> INSTRUCTIONS FOR THE TASK
Take the records below and write them out again exactly.

- Opening Delimiter -

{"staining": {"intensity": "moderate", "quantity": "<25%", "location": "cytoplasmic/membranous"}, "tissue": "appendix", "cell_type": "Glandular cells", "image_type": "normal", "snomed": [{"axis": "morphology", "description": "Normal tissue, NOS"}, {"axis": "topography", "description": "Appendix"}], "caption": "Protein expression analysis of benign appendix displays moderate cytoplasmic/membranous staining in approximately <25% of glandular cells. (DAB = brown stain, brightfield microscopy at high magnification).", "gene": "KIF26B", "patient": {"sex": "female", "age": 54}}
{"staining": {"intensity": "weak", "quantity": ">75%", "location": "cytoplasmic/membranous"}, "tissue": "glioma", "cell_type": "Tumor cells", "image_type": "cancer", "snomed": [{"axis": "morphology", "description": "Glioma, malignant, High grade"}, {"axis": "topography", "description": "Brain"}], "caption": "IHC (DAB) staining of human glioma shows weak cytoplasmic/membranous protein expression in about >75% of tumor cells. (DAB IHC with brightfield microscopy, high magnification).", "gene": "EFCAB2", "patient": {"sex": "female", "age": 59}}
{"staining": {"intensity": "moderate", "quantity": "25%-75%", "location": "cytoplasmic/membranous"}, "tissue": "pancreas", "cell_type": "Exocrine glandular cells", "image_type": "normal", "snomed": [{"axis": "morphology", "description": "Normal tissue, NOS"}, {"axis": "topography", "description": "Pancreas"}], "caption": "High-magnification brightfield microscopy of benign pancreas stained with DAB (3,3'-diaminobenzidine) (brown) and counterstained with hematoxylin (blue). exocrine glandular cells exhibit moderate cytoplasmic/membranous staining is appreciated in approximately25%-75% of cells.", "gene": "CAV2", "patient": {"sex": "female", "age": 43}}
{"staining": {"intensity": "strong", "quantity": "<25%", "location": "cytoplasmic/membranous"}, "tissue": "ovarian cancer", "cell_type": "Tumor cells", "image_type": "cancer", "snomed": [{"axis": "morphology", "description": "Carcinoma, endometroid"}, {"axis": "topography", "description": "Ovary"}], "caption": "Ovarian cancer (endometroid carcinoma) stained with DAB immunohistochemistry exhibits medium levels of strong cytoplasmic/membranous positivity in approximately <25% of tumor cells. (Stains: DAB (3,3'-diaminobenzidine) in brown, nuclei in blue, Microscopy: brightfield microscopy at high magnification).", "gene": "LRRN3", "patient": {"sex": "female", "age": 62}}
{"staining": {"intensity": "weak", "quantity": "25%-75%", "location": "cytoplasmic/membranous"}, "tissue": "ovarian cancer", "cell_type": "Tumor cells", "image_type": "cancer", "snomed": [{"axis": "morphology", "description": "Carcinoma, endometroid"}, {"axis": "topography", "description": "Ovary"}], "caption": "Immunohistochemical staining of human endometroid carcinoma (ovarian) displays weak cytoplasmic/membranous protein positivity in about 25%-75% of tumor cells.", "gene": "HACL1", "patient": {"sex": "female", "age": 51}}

- Closing Delimiter -

> TASK RESULT
{"staining": {"intensity": "moderate", "quantity": "<25%", "location": "cytoplasmic/membranous"}, "tissue": "appendix", "cell_type": "Glandular cells", "image_type": "normal", "snomed": [{"axis": "morphology", "description": "Normal tissue, NOS"}, {"axis": "topography", "description": "Appendix"}], "caption": "Protein expression analysis of benign appendix displays moderate cytoplasmic/membranous staining in approximately <25% of glandular cells. (DAB = brown stain, brightfield microscopy at high magnification).", "gene": "KIF26B", "patient": {"sex": "female", "age": 54}}
{"staining": {"intensity": "weak", "quantity": ">75%", "location": "cytoplasmic/membranous"}, "tissue": "glioma", "cell_type": "Tumor cells", "image_type": "cancer", "snomed": [{"axis": "morphology", "description": "Glioma, malignant, High grade"}, {"axis": "topography", "description": "Brain"}], "caption": "IHC (DAB) staining of human glioma shows weak cytoplasmic/membranous protein expression in about >75% of tumor cells. (DAB IHC with brightfield microscopy, high magnification).", "gene": "EFCAB2", "patient": {"sex": "female", "age": 59}}
{"staining": {"intensity": "moderate", "quantity": "25%-75%", "location": "cytoplasmic/membranous"}, "tissue": "pancreas", "cell_type": "Exocrine glandular cells", "image_type": "normal", "snomed": [{"axis": "morphology", "description": "Normal tissue, NOS"}, {"axis": "topography", "description": "Pancreas"}], "caption": "High-magnification brightfield microscopy of benign pancreas stained with DAB (3,3'-diaminobenzidine) (brown) and counterstained with hematoxylin (blue). exocrine glandular cells exhibit moderate cytoplasmic/membranous staining is appreciated in approximately25%-75% of cells.", "gene": "CAV2", "patient": {"sex": "female", "age": 43}}
{"staining": {"intensity": "strong", "quantity": "<25%", "location": "cytoplasmic/membranous"}, "tissue": "ovarian cancer", "cell_type": "Tumor cells", "image_type": "cancer", "snomed": [{"axis": "morphology", "description": "Carcinoma, endometroid"}, {"axis": "topography", "description": "Ovary"}], "caption": "Ovarian cancer (endometroid carcinoma) stained with DAB immunohistochemistry exhibits medium levels of strong cytoplasmic/membranous positivity in approximately <25% of tumor cells. (Stains: DAB (3,3'-diaminobenzidine) in brown, nuclei in blue, Microscopy: brightfield microscopy at high magnification).", "gene": "LRRN3", "patient": {"sex": "female", "age": 62}}
{"staining": {"intensity": "weak", "quantity": "25%-75%", "location": "cytoplasmic/membranous"}, "tissue": "ovarian cancer", "cell_type": "Tumor cells", "image_type": "cancer", "snomed": [{"axis": "morphology", "description": "Carcinoma, endometroid"}, {"axis": "topography", "description": "Ovary"}], "caption": "Immunohistochemical staining of human endometroid carcinoma (ovarian) displays weak cytoplasmic/membranous protein positivity in about 25%-75% of tumor cells.", "gene": "HACL1", "patient": {"sex": "female", "age": 51}}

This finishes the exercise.